Die erste Case Study, deren Umfang vor allem durch den Aufwand für das Verständnis und der Aufbereitung der Daten enorm war, kämpfte neben den Problemen der Datenbeschaffung bzw. der Datenvielfalt (unterschiedliche Datenquellen und -formate) auch mit der Datenqualität. Die Daten waren teilweise nicht konsistent oder nicht vorhanden, da keine Prüfung bei der Datenaufnahme durchgeführt wurde oder Messpunkte nicht eindeutig definiert waren. U. a. wurden zerstörende Prüfungen durchgeführt, was die Durchgängigkeit der Datenaufnahme gestört haben könnte. Innerhalb des Betrachtungszeitraums kam es zu einem Technologiesprung, was die Vergleichbarkeit erschwert hat.

Bei beiden Projekten – trotz unterschiedlicher Produktionsart und Industrie – wurde eine maßgebliche Ursache für ein enttäuschendes Ergebnis identifiziert: das Verhältnis zwischen Attributen und Datensätzen. In der Literatur werden Empfehlungen von 1:10 angegeben, wobei dies von der Homogenität der Stichprobe abhängig ist [10]. Bei beiden Case Studies wurde eine Diskretisierung vorgenommen, bei der eine zu große oder zu kleine Klassenanzahl das Ergebnis beeinflussen kann. Ein größerer Stichprobenumfang kann das Ergebnis ebenfalls beeinflussen. In der zweiten Case Study wurde stark auf die Expertise des Projektteams gesetzt, was das Ergebnis verfälscht haben könnte, u. U. da hier auch bereits mit einem aufbereiteten Datenset gearbeitet wurde.

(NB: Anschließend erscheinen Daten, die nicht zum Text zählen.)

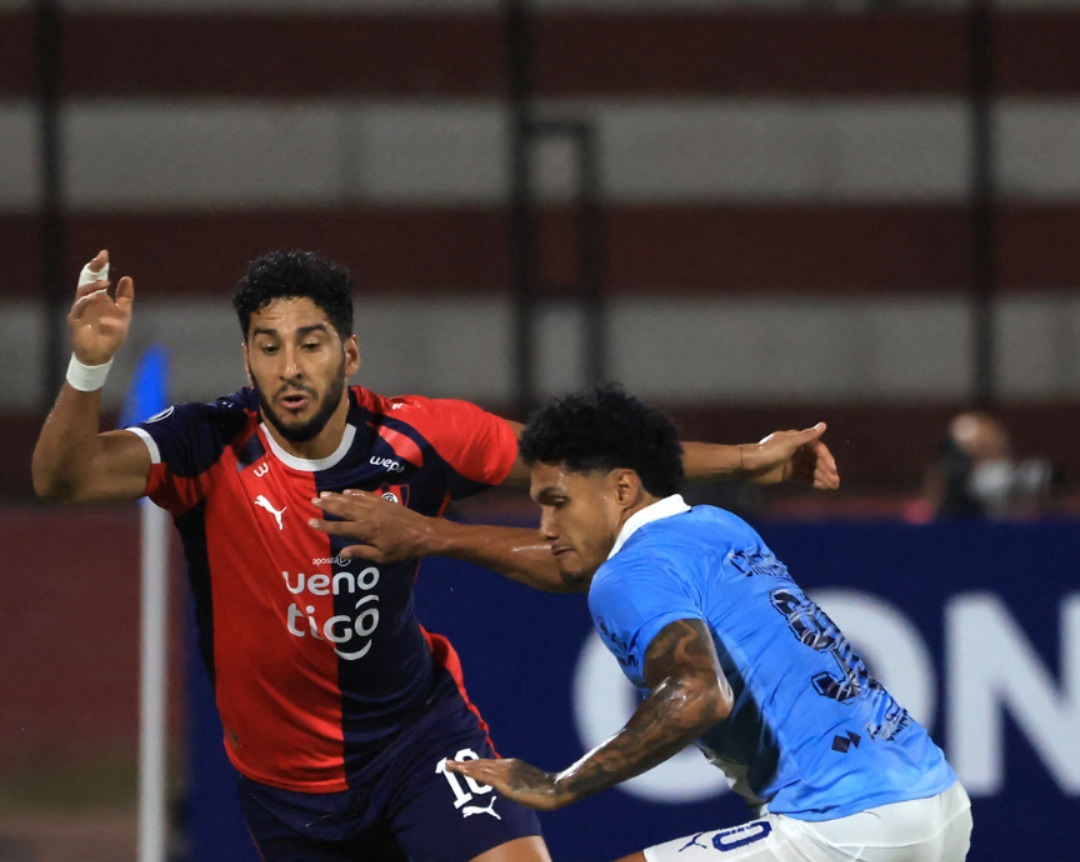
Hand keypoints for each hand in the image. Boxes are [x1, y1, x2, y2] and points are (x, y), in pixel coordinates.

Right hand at [68, 250, 134, 364]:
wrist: (102, 354)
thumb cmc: (111, 334)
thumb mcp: (123, 313)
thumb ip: (125, 296)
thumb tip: (127, 277)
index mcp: (98, 297)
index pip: (96, 277)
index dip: (100, 265)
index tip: (104, 254)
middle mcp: (87, 300)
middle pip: (86, 279)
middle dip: (93, 267)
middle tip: (101, 257)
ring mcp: (80, 310)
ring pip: (81, 291)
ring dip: (93, 285)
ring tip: (105, 283)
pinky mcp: (75, 321)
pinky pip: (78, 308)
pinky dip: (86, 301)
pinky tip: (96, 296)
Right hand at [309, 489, 433, 561]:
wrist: (423, 532)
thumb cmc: (403, 548)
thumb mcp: (382, 556)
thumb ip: (361, 552)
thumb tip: (342, 552)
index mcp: (365, 530)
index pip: (340, 528)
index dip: (324, 526)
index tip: (311, 522)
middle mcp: (367, 515)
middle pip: (343, 508)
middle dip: (327, 504)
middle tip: (313, 500)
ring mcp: (376, 506)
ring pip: (352, 499)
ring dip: (337, 496)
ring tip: (323, 493)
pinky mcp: (384, 501)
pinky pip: (365, 495)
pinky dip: (355, 492)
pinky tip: (346, 491)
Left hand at [445, 757, 572, 811]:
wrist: (556, 788)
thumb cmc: (545, 789)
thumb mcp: (526, 782)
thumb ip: (514, 783)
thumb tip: (504, 789)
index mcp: (511, 764)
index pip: (487, 764)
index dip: (472, 764)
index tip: (460, 765)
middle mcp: (506, 765)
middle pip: (480, 763)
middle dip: (463, 764)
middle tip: (447, 763)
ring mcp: (505, 773)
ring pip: (479, 768)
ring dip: (463, 767)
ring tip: (449, 766)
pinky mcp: (506, 783)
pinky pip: (485, 777)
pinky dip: (472, 773)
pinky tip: (463, 772)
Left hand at [742, 422, 839, 488]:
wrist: (749, 466)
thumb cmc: (769, 452)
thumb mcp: (789, 443)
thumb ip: (807, 436)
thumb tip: (823, 425)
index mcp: (798, 440)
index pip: (818, 449)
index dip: (826, 459)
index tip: (833, 470)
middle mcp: (797, 450)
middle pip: (816, 461)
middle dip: (827, 471)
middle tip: (836, 482)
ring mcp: (793, 462)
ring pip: (812, 470)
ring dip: (823, 478)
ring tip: (833, 487)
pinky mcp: (789, 474)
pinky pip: (805, 478)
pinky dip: (814, 482)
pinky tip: (823, 488)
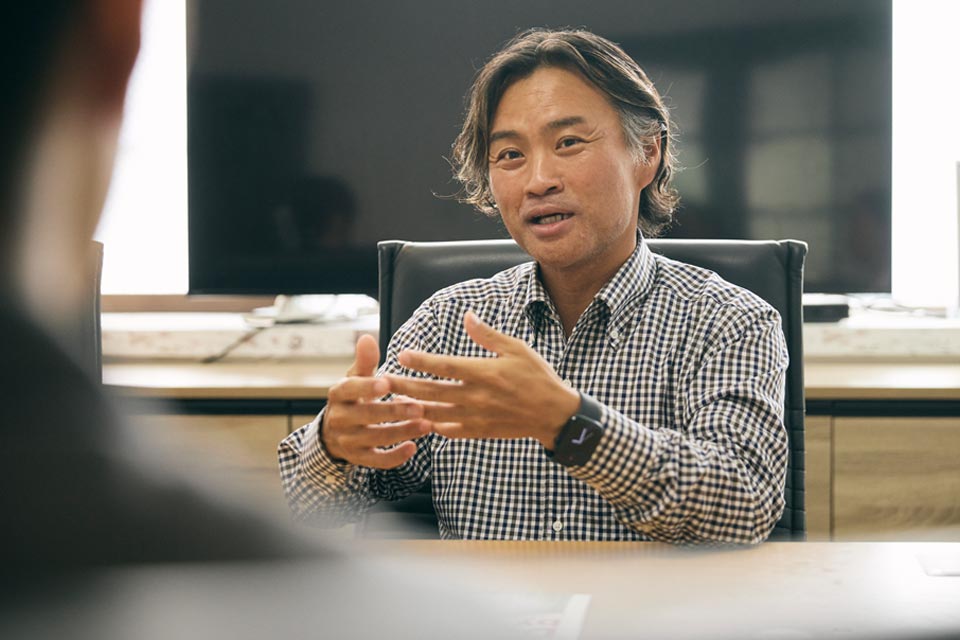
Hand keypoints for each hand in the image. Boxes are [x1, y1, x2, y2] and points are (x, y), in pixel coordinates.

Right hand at [320, 334, 429, 467]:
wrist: (335, 431)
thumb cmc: (353, 398)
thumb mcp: (356, 378)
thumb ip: (365, 361)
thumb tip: (367, 338)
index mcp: (339, 394)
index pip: (350, 389)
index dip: (367, 387)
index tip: (387, 383)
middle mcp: (340, 419)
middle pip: (366, 416)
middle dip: (393, 412)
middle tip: (418, 407)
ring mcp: (348, 441)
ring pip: (376, 438)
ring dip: (402, 432)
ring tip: (425, 424)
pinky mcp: (359, 459)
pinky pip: (377, 461)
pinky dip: (395, 457)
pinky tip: (414, 447)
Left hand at [385, 311, 579, 448]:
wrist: (554, 414)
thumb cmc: (537, 377)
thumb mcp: (516, 349)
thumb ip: (488, 335)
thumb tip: (467, 316)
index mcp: (484, 372)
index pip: (445, 366)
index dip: (421, 361)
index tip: (402, 355)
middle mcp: (476, 396)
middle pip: (432, 391)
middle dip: (405, 386)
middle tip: (382, 382)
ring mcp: (476, 416)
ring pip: (436, 413)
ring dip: (413, 408)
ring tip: (393, 402)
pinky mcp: (480, 431)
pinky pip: (450, 431)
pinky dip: (433, 426)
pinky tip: (420, 422)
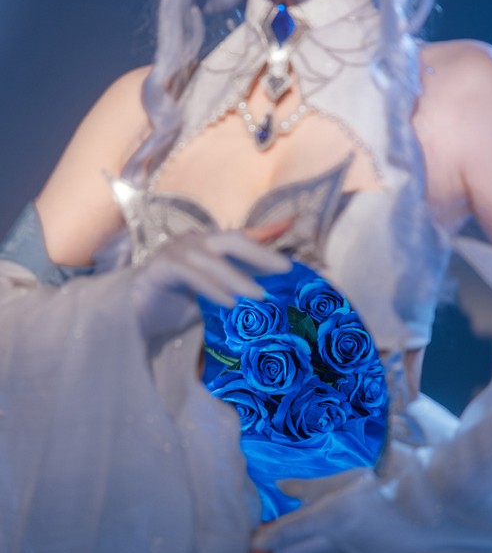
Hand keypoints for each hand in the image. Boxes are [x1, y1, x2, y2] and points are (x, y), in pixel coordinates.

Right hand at [132, 227, 290, 341]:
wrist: (137, 315)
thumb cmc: (179, 302)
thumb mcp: (217, 292)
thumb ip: (240, 281)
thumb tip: (273, 284)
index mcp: (209, 244)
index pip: (244, 238)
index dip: (269, 238)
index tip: (293, 244)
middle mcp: (194, 242)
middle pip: (231, 240)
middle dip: (260, 254)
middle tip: (285, 271)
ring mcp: (174, 252)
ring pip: (211, 259)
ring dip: (237, 277)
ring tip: (259, 296)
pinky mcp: (159, 269)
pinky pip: (189, 275)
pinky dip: (210, 288)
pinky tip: (228, 303)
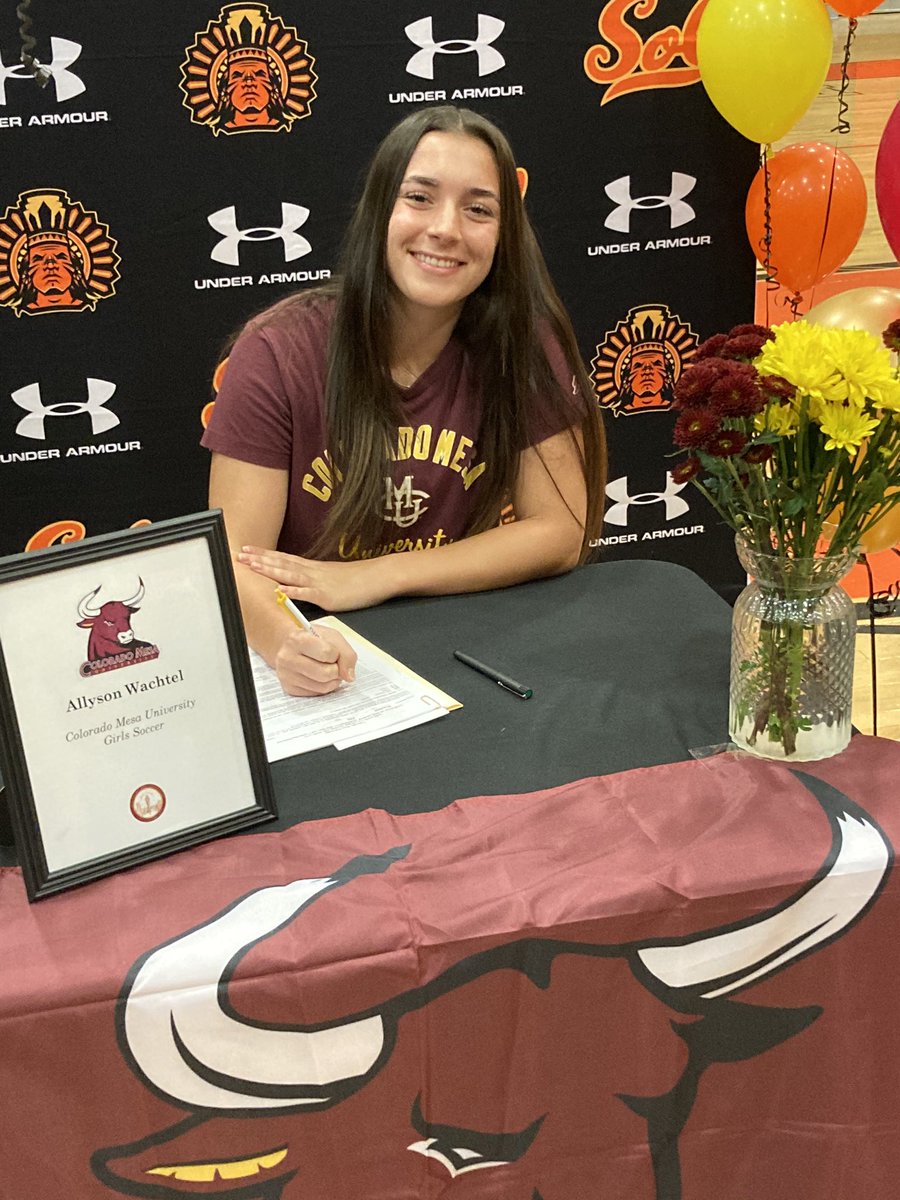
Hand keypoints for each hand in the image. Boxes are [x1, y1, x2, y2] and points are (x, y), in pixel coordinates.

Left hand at [237, 547, 397, 611]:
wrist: (379, 576)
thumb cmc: (359, 579)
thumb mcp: (332, 577)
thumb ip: (315, 580)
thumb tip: (301, 583)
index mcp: (312, 568)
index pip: (283, 558)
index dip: (264, 554)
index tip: (247, 550)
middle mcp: (312, 572)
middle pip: (281, 563)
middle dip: (259, 559)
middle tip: (239, 555)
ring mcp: (319, 582)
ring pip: (290, 574)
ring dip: (270, 570)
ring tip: (252, 566)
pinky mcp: (328, 596)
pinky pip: (308, 593)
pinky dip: (293, 591)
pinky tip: (280, 590)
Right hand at [274, 624, 356, 696]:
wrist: (293, 646)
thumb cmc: (314, 640)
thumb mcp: (332, 637)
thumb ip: (346, 654)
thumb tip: (349, 677)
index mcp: (297, 640)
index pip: (327, 653)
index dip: (336, 654)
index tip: (332, 651)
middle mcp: (287, 658)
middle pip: (325, 673)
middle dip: (336, 670)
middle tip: (332, 663)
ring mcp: (286, 675)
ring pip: (323, 686)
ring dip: (333, 680)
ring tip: (328, 670)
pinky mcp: (290, 689)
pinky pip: (317, 694)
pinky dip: (325, 687)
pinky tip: (319, 677)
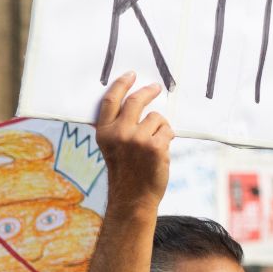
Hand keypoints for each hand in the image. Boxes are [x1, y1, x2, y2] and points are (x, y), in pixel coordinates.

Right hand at [95, 73, 171, 202]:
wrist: (133, 197)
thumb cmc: (125, 171)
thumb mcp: (111, 147)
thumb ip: (116, 126)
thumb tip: (134, 102)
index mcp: (104, 132)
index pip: (111, 101)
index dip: (121, 85)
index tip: (131, 75)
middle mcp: (119, 133)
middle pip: (135, 101)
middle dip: (148, 91)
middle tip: (156, 87)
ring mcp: (137, 139)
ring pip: (156, 118)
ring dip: (160, 127)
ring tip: (154, 144)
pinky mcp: (155, 146)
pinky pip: (168, 130)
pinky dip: (168, 138)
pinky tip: (161, 152)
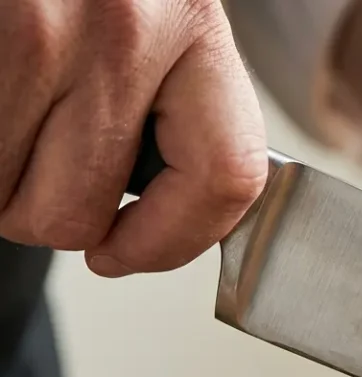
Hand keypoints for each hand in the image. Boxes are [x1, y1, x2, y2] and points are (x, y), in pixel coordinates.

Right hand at [0, 0, 265, 277]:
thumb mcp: (158, 17)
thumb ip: (178, 106)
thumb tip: (154, 225)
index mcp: (195, 28)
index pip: (228, 178)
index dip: (174, 243)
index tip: (125, 255)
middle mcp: (123, 30)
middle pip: (78, 212)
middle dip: (46, 212)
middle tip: (35, 166)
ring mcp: (35, 29)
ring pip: (3, 197)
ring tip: (7, 118)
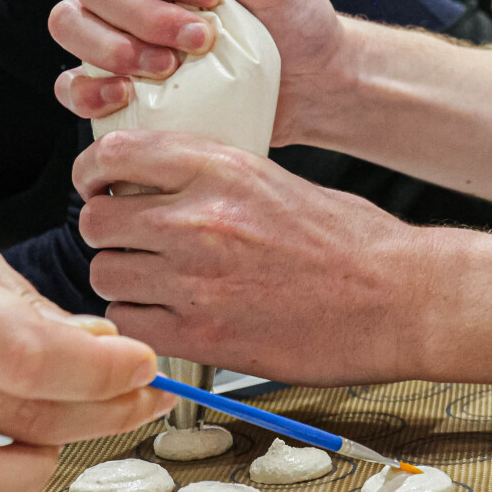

5 Zusammenfassung und Ausblick

Werden die Herausforderungen zusammengefasst, so ist ein Erfolg oder Misserfolg vor allem von der Datenbasis abhängig, die auch die Methodenwahl bestimmt und somit die Möglichkeit, die Zielsetzung zu erreichen, stark beeinflusst. In Zukunft gilt es daher, ein vollständiges Assessment der Datenreife, wie es Bernerstätter [11] vorschlägt, durchzuführen, damit die oben genannten Herausforderungen im Bereich der Datenquellen, -formate und -qualität frühzeitig erkannt werden und die Datenbasis realistisch eingeschätzt werden kann. Dieses Assessment, das im zweiten Schritt des CRISP-DM stattfinden sollte, wird so zum Grundstein für die weiteren Möglichkeiten im Projekt.

Die Größe des Stichprobenumfangs hängt ebenso von der Datenqualität ab, wobei ein Mindestmaß der in der Literatur angegebenen Empfehlung des Verhältnisses von Attribut zu Datensätzen von 1:10 [10] eingehalten werden sollte.